I believe it’s how life was intended.
I met a woman named Gerda who is a high wire performer. She calls this balancing act rotational inertia. It means the wire beneath her feet is rotating all the time and only changes from the torque she applies to it as she moves forward.
Forward, friends. That’s our only direction.
If there are days you have to fall back, that’s okay too. Every good warrior knows when to advance and when to retreat. If someone has to be neglected while you tend to someone in need, that’s okay. If everyone has to set aside so you can tend to YOU, that’s more than okay. It’s only for a season. I know because the wisest mortal who ever lived, Solomon, said so: To everything there is a season, and a time to every purpose under the heaven: A time to be born, and a time to die; a time to plant, and a time to pluck up that which is planted; A time to kill, and a time to heal; a time to break down, and a time to build up; A time to weep, and a time to laugh; a time to mourn, and a time to dance; A time to cast away stones, and a time to gather stones together; a time to embrace, and a time to refrain from embracing; A time to get, and a time to lose; a time to keep, and a time to cast away; A time to rend, and a time to sew; a time to keep silence, and a time to speak; A time to love, and a time to hate; a time of war, and a time of peace.
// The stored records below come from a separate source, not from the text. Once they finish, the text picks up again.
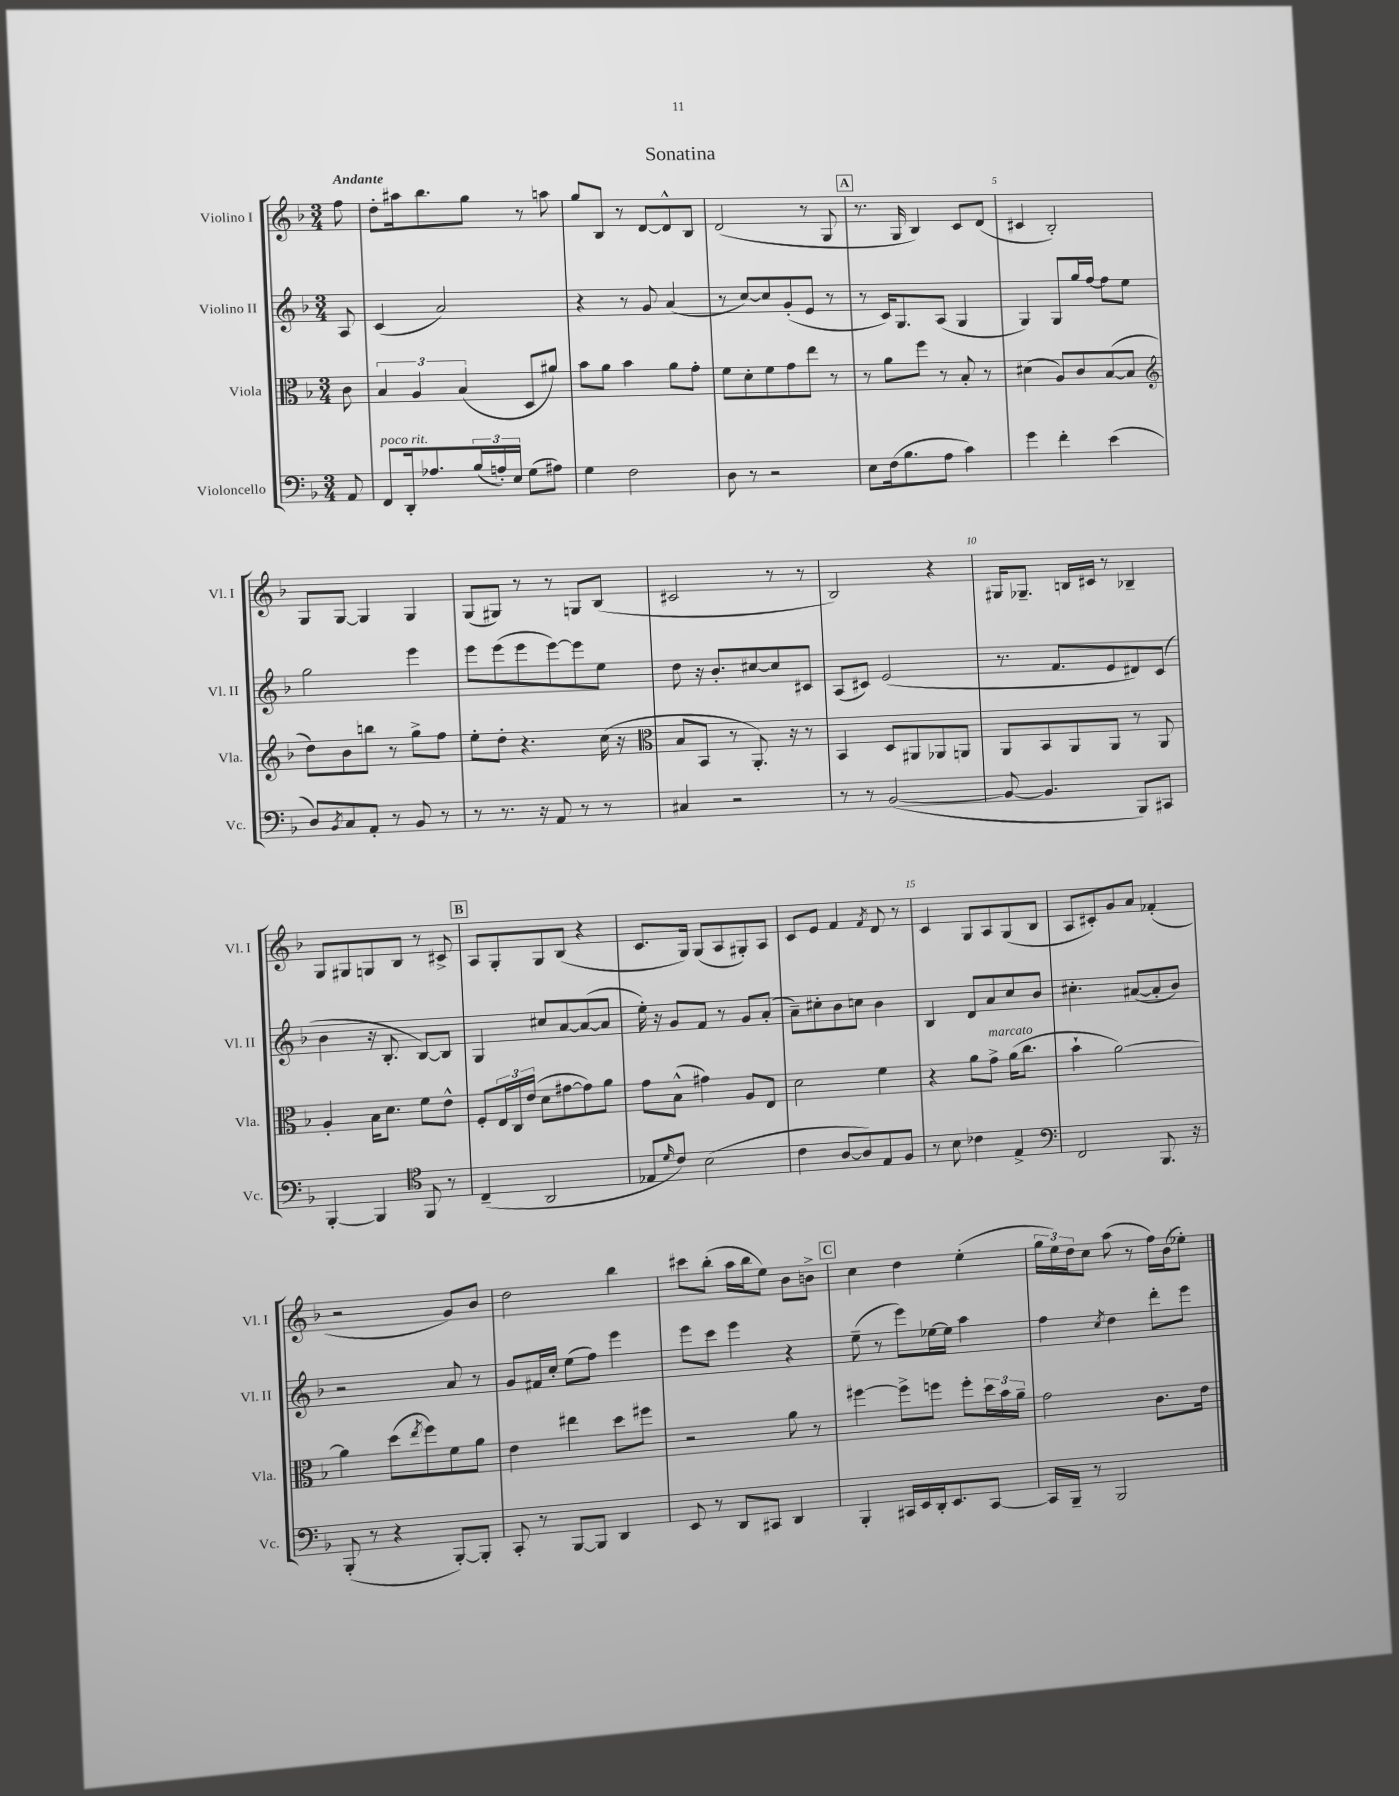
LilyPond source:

\header { title = "Sonatina" }
<<
\new StaffGroup <<
\new Staff = "s0" \with { instrumentName = "Violino I" shortInstrumentName = "Vl. I" } {
    \clef treble \key f \major \numericTimeSignature \time 3/4 \partial 8 \tempo "Andante"
    f''8 |
    d''8-. ais''16 bes''8. g''8 r8 a''8 |
    g''8 bes8 r8 d'8~ d'8-^ bes8 |
    d'2( r8 g8 |
    \mark \markup { \box "A" } r8. g16 bes4) c'8 d'8( |
    cis'4 bes2-.) |
    g8 g8~ g4 g4 |
    g8( gis8) r8 r8 g8 bes8( |
    cis'2 r8 r8 |
    bes2) r4 |
    gis16 ges8.-- b16 cis'16 r8 bes4-- |
    g8 gis8 g8 bes8 r8 cis'8-> |
    \mark \markup { \box "B" } a8 g8-. g8 bes8( r4 |
    c'8. g16) g8( a8 gis8-.) a8 |
    c'8 e'8 f'4 \acciaccatura { f'8 } d'8 r8 |
    c'4 g8 a8 g8( bes8 |
    a8 cis'8-.) g'8 a'8 fes'4-.( |
    r2 g'8) bes'8 |
    d''2 bes''4 |
    cis'''8 bes''8-.( a''16 bes''16 e''8) bes'8 b'8-> |
    \mark \markup { \box "C" } c''4 d''4 e''4-.( |
    \tuplet 3/2 { g''16 e''16) d''16 } c''8 a''8( r8 f''16) bes'16( ees''8-.) \bar "|." |
}
\new Staff = "s1" \with { instrumentName = "Violino II" shortInstrumentName = "Vl. II" } {
    \clef treble \key f \major \numericTimeSignature \time 3/4 \partial 8
    a8 |
    c'4( a'2) |
    r4 r8 g'8 a'4( |
    r8 c''8~) c''8 g'8-.( e'8 r8 |
    \mark \markup { \box "A" } r8 c'16) g8. a8( g4 |
    g4) g8 g''16 f''16~ f''8 e''8 |
    g''2 e'''4 |
    e'''8 e'''8( e'''8 e'''8~) e'''8 e''8 |
    d''8 r16 bes'8.-. cis''8~ cis''8 cis'8 |
    a8( cis'8) e'2( |
    r8. f'8. e'8 dis'8) c'8( |
    bes'4 r16 bes8.-. bes8~) bes8 |
    \mark \markup { \box "B" } g4 cis''8 a'8~ a'8~( a'8 |
    e''16-.) r16 g'8 f'8 r8 g'8 a'8-.( |
    a'8--) cis''8-. bes'8 c''8 bes'4 |
    bes4 d'8 a'8 c''8 bes'8 |
    cis''4.-. ais'8~( ais'8-. bes'8) |
    r2 a'8 r8 |
    g'8 fis'16 c''16-. e''8( f''8) e'''4 |
    e'''8 c'''8 e'''4 r4 |
    \mark \markup { \box "C" } e''8--( r8 e'''8) ees''16~ ees''16 a''4 |
    f''4 \acciaccatura { c''8 } d''4 d'''8-. e'''8 \bar "|." |
}
\new Staff = "s2" \with { instrumentName = "Viola" shortInstrumentName = "Vla." } {
    \clef alto \key f \major \numericTimeSignature \time 3/4 \partial 8
    c'8 |
    \tuplet 3/2 { bes4 a4 bes4( } d8 ais'8) |
    bes'8 a'8 bes'4 a'8 g'8-. |
    f'8 d'8-. f'8 g'8 e''8 r8 |
    \mark \markup { \box "A" } r8 a'8 f''8 r8 bes8-. r8 |
    dis'4( a8) c'8 bes8~( bes8 |
    \clef treble d''8) bes'8 b''8 r8 g''8-> f''8 |
    e''8-. d''8-. r4. c''16( r16 |
    \clef alto bes8 bes,8 r8 a,8.-.) r16 r8 |
    bes,4 d8 ais,8 aes,8 a,8 |
    a,8 bes,8 a,8 a,8 r8 a,8 |
    a4-. bes16 d'8. f'8 e'8-^ |
    \mark \markup { \box "B" } f8-. \tuplet 3/2 { e16 c16 e'16( } d'8 gis'8~ gis'8) a'8 |
    g'8 bes8-^( gis'4) a8 e8 |
    d'2 f'4 |
    r4 a'8 g'8->^\markup { \italic "marcato" } a'16( c''8. |
    bes'4-! a'2~) |
    a'4 d''8( \acciaccatura { e''8 } f''8) f'8 a'8 |
    e'4 eis''4 d''8 fis''8 |
    r2 a'8 r8 |
    \mark \markup { \box "C" } fis''4~ fis''8-> f''8 f''8-. \tuplet 3/2 { d''16 bes'16 a'16-- } |
    g'2 c'8. e'16 \bar "|." |
}
\new Staff = "s3" \with { instrumentName = "Violoncello" shortInstrumentName = "Vc." } {
    \clef bass \key f \major \numericTimeSignature \time 3/4 \partial 8
    a,8 |
    f,8^\markup { \italic "poco rit." } d,16-. aes8. \tuplet 3/2 { bes16( a16-.) e16 } g8( ais8) |
    g4 f2 |
    d8 r8 r2 |
    \mark \markup { \box "A" } e8 f16( bes8. a8 c'4) |
    g'4 f'4-. e'4( |
    d8) \acciaccatura { bes,8 } c8 a,8-. r8 bes,8 r8 |
    r8 r8. r16 a,8 r8 r8 |
    cis4 r2 |
    r8 r8 bes,2~( |
    bes,8~ bes,4. bes,,8) cis,8 |
    bes,,4~-. bes,,4 \clef tenor f,8 r8 |
    \mark \markup { \box "B" } c4--( a,2 |
    ees8 \grace { d'16 } c'8) bes2( |
    c'4 a8~ a8) e8 f8 |
    r8 bes8 ces'4 e4-> |
    \clef bass f,2 bes,,8. r16 |
    bes,,8-.( r8 r4 bes,,8~-.) bes,,8-. |
    c,8-. r8 bes,,8~ bes,,8 d,4 |
    e,8 r8 d,8 cis,8 d,4 |
    \mark \markup { \box "C" } bes,,4-. cis,16 e,16 d,16-. e,8. cis,8~ |
    cis,16 bes,,16-- r8 bes,,2 \bar "|." |
}
>>
>>
\layout { \context { \Score \override BarNumber.break-visibility = ##(#f #t #t) barNumberVisibility = #(every-nth-bar-number-visible 5) } }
Please, friends, if you’re feeling stressed and overloaded, know you’re living through a season. It’s only a season. If it’s a good one, savor every second. If people are upset with you because you’re unable to give them all they demand, let it go. You’re walking a tight rope. You’re balancing all that you can. Drop something if you have to. But keep moving forward when you can. I love you. I believe in you. And I think you should celebrate every step.
Thanks for letting me rant. Right now I’m in a season of recuperation and reflection. My next season might be high adventure. Who knows? But while I’m trying my best, and you’re trying your best, let’s let our personal balancing acts be one step at a time, doing our best to do it all—eventually—but knowing we’ll fall, and that’s okay, because we know Who is holding the safety net to catch us so we can climb back up and start all over.